Police Practice Guide for Smacking Law Confirms Worst Fears for Parents

The Police have confirmed that they will prosecute parents who lightly smack their children, even if the smacking is inconsequential.

In the Police Practice Guide released by Deputy Commissioner Rob Pope today, it states that “while smacking may, in some circumstances, be considered inconsequential, a prosecution may be warranted if such actions are repetitive or frequent.”

“This makes it quite clear that the discretion clause, trumpeted as the saviour to good parents, will only apply for a limited time and that in effect light smacking of an inconsequential nature will end up being prosecuted,” says Mr McCoskrie, National Director of Family First NZ. “This flies in the face of assurances given by Helen Clark and John Key.”

The Police Practice guide also acknowledges the confusing nature of the new law in its introduction by stating that “until case law develops on the section, it is not known how it will be interpreted and applied by the Courts. It will take time to see the impact of the new law.”

“If the Police are having difficulty determining the law and its effect, how is a parent trying to do a good job and parent effectively and within the law supposed to have confidence in what they are doing,” says Mr McCoskrie.

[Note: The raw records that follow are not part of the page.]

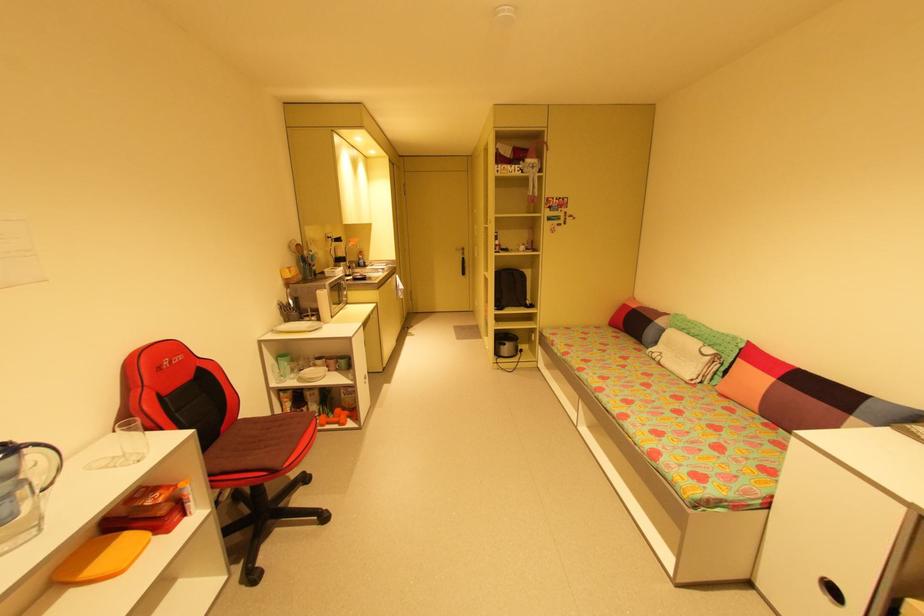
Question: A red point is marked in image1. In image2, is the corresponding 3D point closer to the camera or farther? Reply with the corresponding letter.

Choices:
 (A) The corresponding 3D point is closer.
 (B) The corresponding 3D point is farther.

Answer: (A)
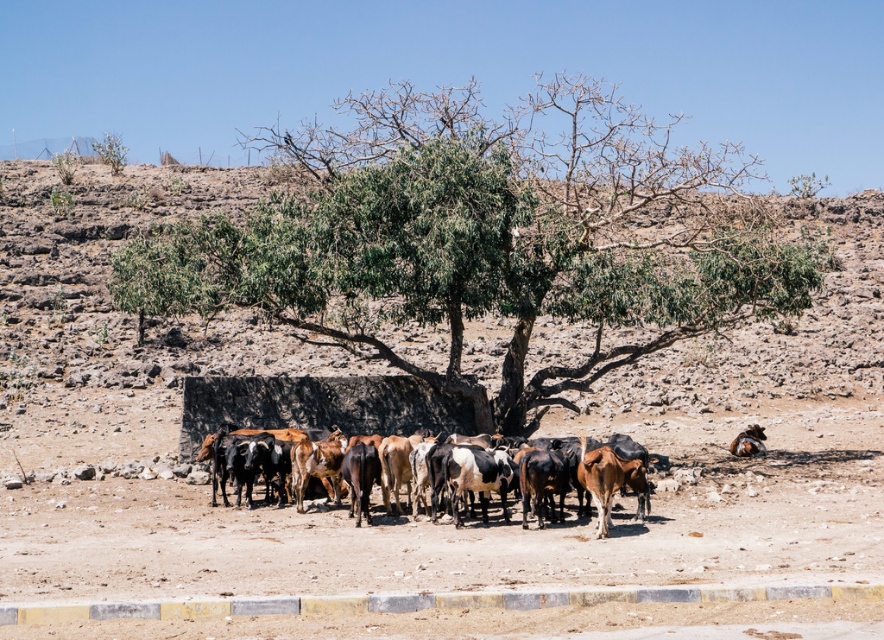
Can you confirm if dull brown dirt field at center is bigger than green leafy tree at center?

Incorrect, dull brown dirt field at center is not larger than green leafy tree at center.

Can you confirm if dull brown dirt field at center is positioned to the left of green leafy tree at center?

In fact, dull brown dirt field at center is to the right of green leafy tree at center.

Measure the distance between dull brown dirt field at center and camera.

32.95 feet

Identify the location of dull brown dirt field at center. (402, 433).

Is dull brown dirt field at center taller than brown/cracked earth cows at center?

Correct, dull brown dirt field at center is much taller as brown/cracked earth cows at center.

Where is `dull brown dirt field at center`? The image size is (884, 640). dull brown dirt field at center is located at coordinates (402, 433).

Between point (851, 502) and point (208, 438), which one is positioned behind?

The point (208, 438) is more distant.

I want to click on dull brown dirt field at center, so click(402, 433).

Can you confirm if green leafy tree at center is shorter than brown/cracked earth cows at center?

No, green leafy tree at center is not shorter than brown/cracked earth cows at center.

Does point (558, 209) lie in front of point (208, 444)?

That is False.

Who is more forward, (356, 320) or (287, 432)?

Positioned in front is point (287, 432).

Identify the location of green leafy tree at center. (485, 237).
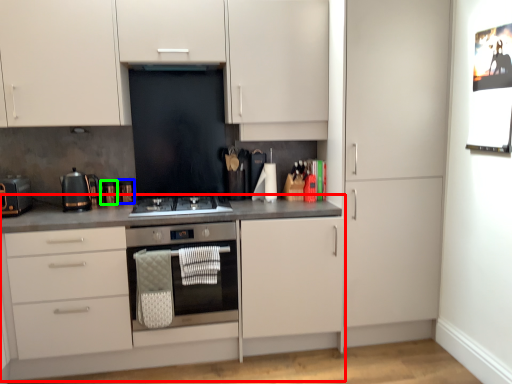
Question: Considering the real-world distances, which object is closest to countertop (highlighted by a red box)? appliance (highlighted by a blue box) or appliance (highlighted by a green box).

Choices:
 (A) appliance
 (B) appliance

Answer: (A)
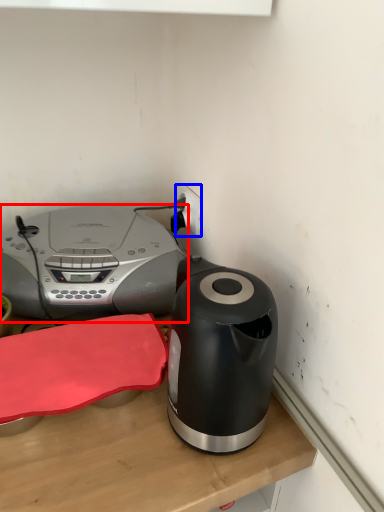
Question: Among these objects, which one is nearest to the camera, home appliance (highlighted by a red box) or electric outlet (highlighted by a blue box)?

Choices:
 (A) home appliance
 (B) electric outlet

Answer: (A)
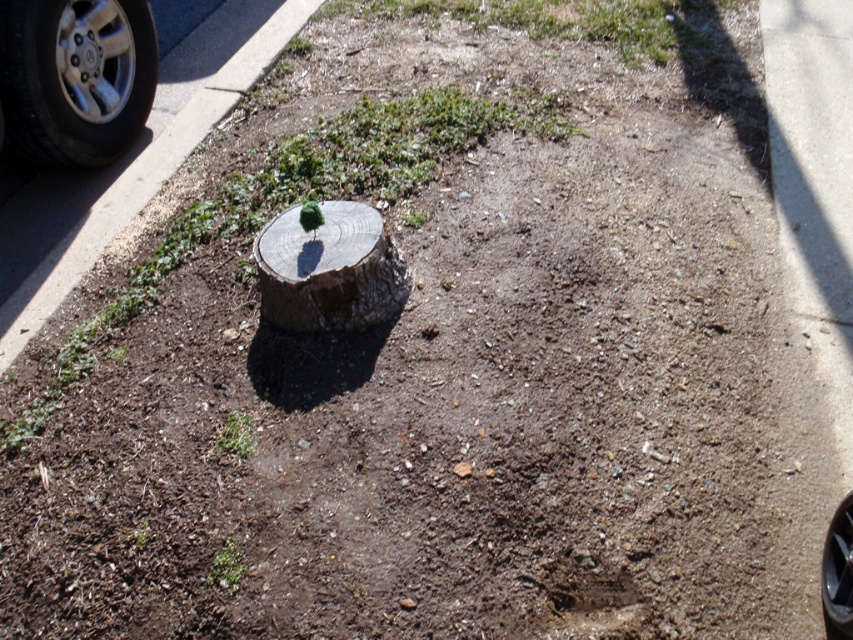
You are a delivery person trying to park your delivery van in this area. The van requires a parking space that is at least 2 meters wide. You see the silver metallic tire at upper left and the black rubber tire at lower right. Can you determine if the space between them is wide enough for the van?

The silver metallic tire at upper left is wider than the black rubber tire at lower right, so the space between them may be sufficient for the van, but the exact width isn

You are standing at the edge of the disturbed ground area and want to reach a point that is exactly 4.41 meters away from you. According to the image, is the point at coordinates point [119,90] within this distance?

The point [119,90] is exactly 4.41 meters away from the viewer, so yes, it is within the desired distance of 4.41 meters.

Looking at this image, you are standing in the disturbed ground area and want to place a flag at the point closest to you. Which point should you choose between point (357, 307) and point (839, 616)?

Point (357, 307) is further to the viewer than point (839, 616), so the closer point to you is point (357, 307). You should place the flag there.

“The Practice Guide also confirms that the Police will be keeping records of all complaints – even those of a minor, trivial or inconsequential nature.”

“It is interesting to note that the Police, in the absence of clear definitions in the law of who is a “child” and what constitutes “reasonable force” will be forced to make subjective decisions based on the age and maturity of the child and the circumstances that led to the use of force. In other words, and ironically, we’re back to the original section 59.”

“The politicians have delivered a ‘feel-good’ law change to the Police with no substance or certainty for parents, and some poor family is going to be the ‘test case’ of a law which, according to a recent poll, 78% of NZ’ers will ignore and 77% say it will have no effect on child abuse.”